→ Job item
The full listing is to be returned exactly as given, but without pictures.

→ Records supplied
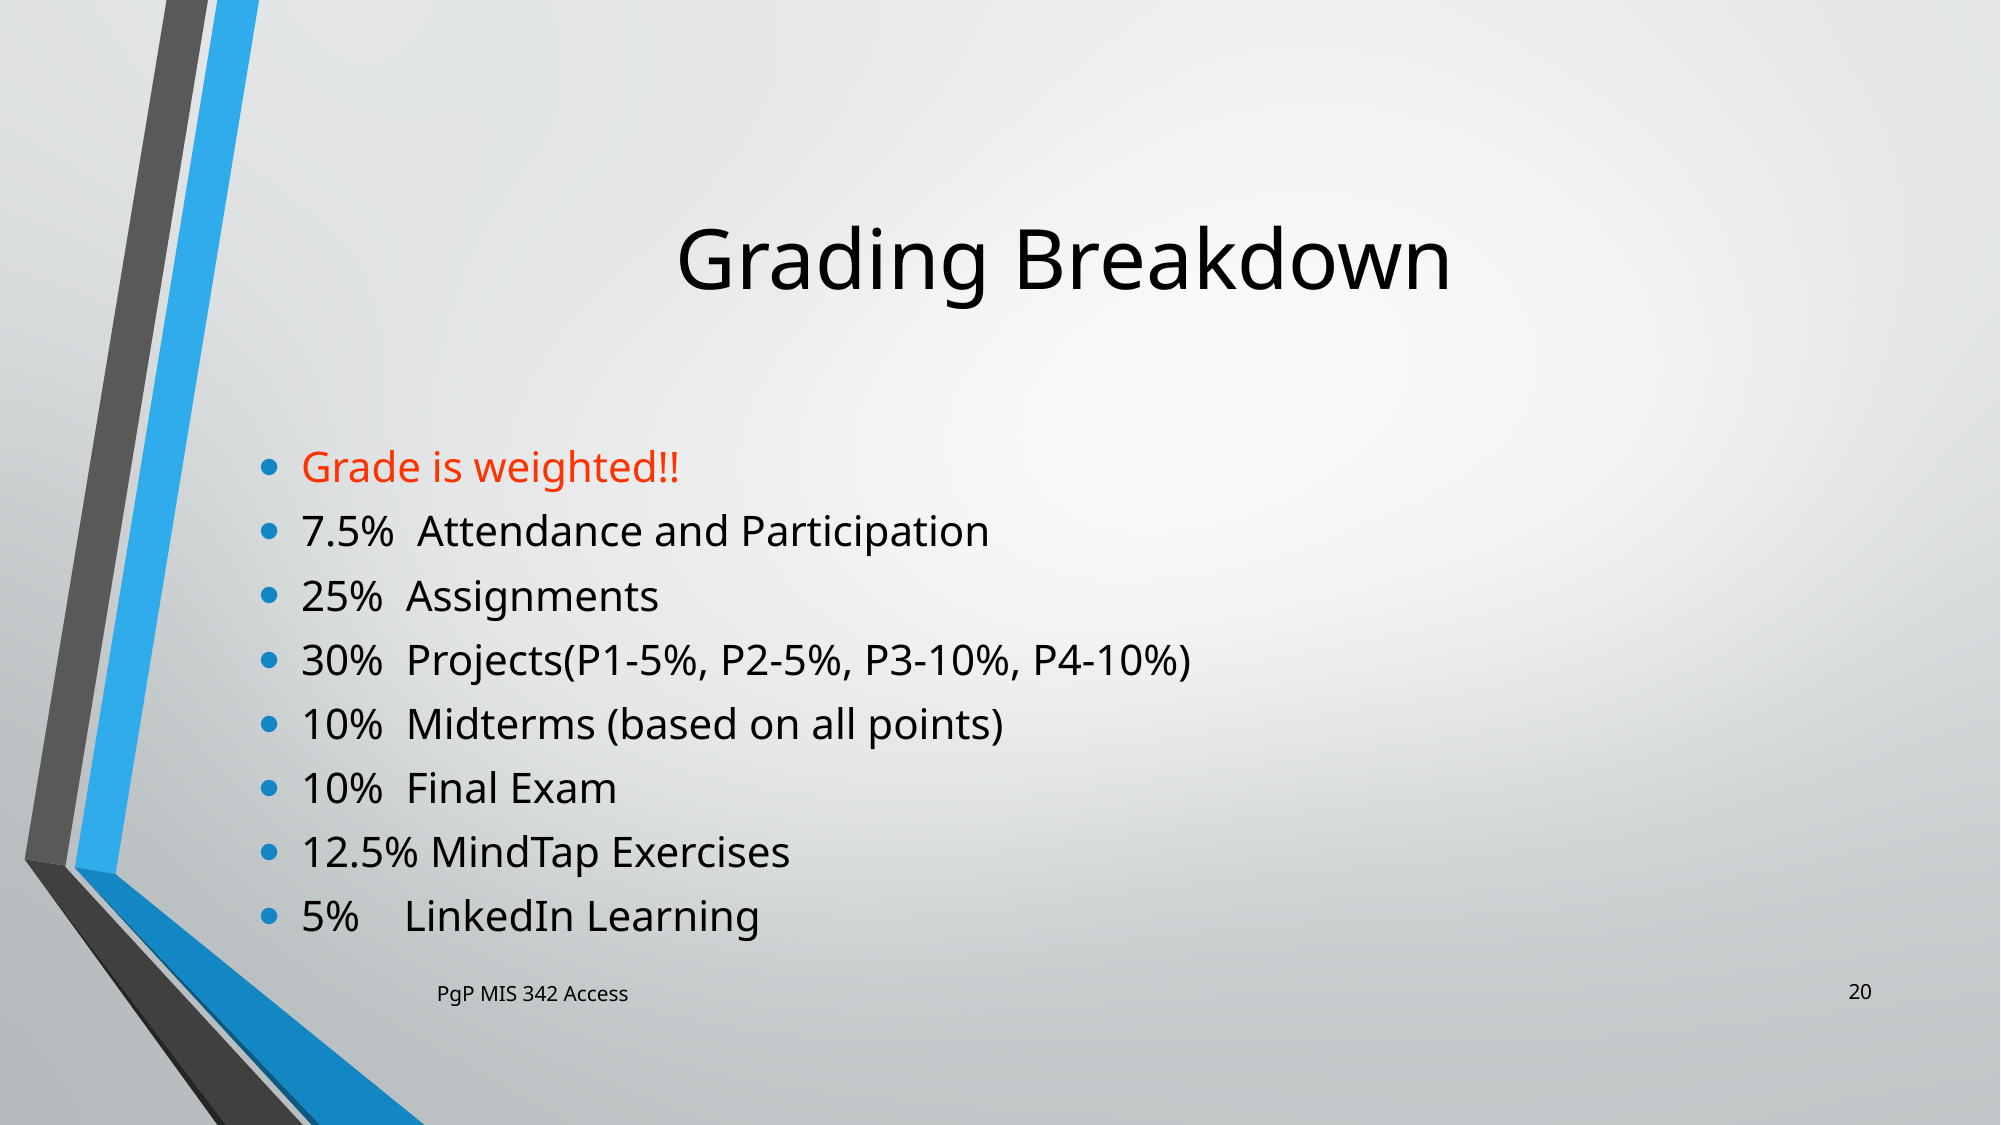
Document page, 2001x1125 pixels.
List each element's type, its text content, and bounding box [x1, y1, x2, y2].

title Grading Breakdown [243, 112, 1887, 400]
slide_number 20 [1796, 962, 1887, 1023]
list Grade is weighted!! 7.5% Attendance and Participation 25% Assignments 30% Projects(P1-5%, P2-5%, P3-10%, P4-10%) 10% Midterms (based on all points) 10% Final Exam 12.5% MindTap Exercises 5% LinkedIn Learning [243, 437, 1887, 950]
footer PgP MIS 342 Access [421, 965, 1584, 1025]
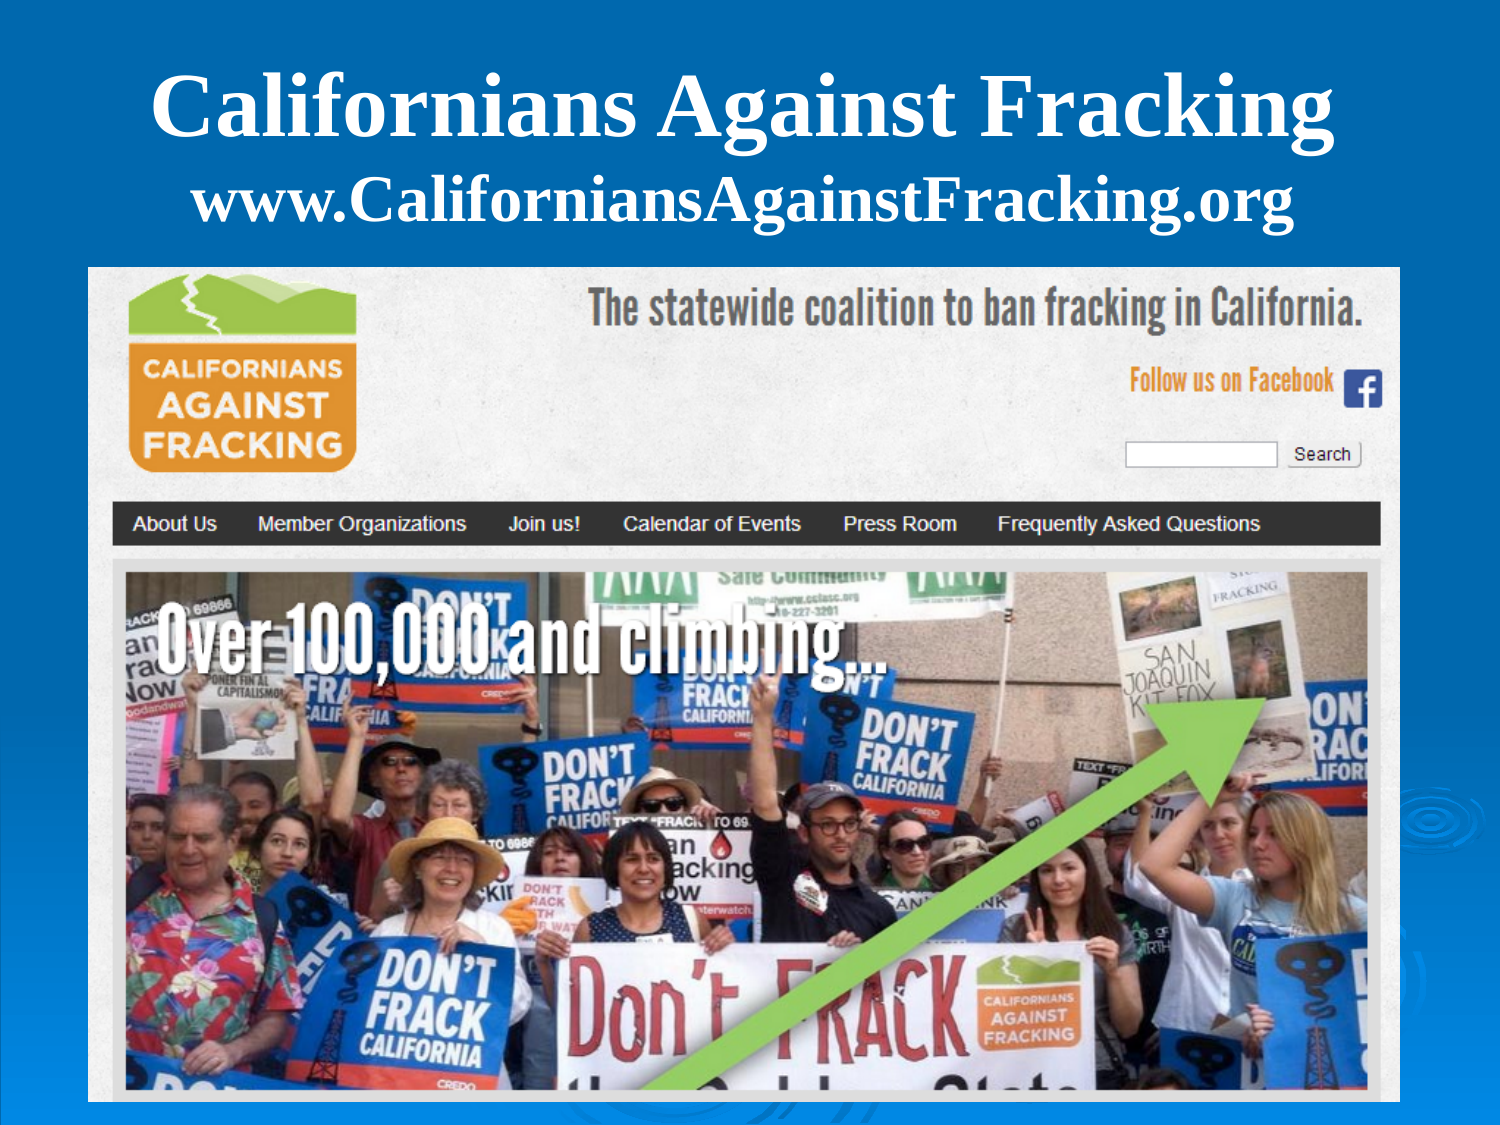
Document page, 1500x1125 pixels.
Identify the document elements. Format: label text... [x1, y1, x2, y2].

→ Output below
Document page, 2001x1125 pixels.
List each element's type, its text content, and bounding box [x1, y1, x2, y2].

title Grading Breakdown [243, 112, 1887, 400]
slide_number 20 [1796, 962, 1887, 1023]
list Grade is weighted!! 7.5% Attendance and Participation 25% Assignments 30% Projects(P1-5%, P2-5%, P3-10%, P4-10%) 10% Midterms (based on all points) 10% Final Exam 12.5% MindTap Exercises 5% LinkedIn Learning [243, 437, 1887, 950]
footer PgP MIS 342 Access [421, 965, 1584, 1025]
Document page, 1500x1125 pixels.
Identify the document elements. Format: label text... [x1, y1, x2, y2].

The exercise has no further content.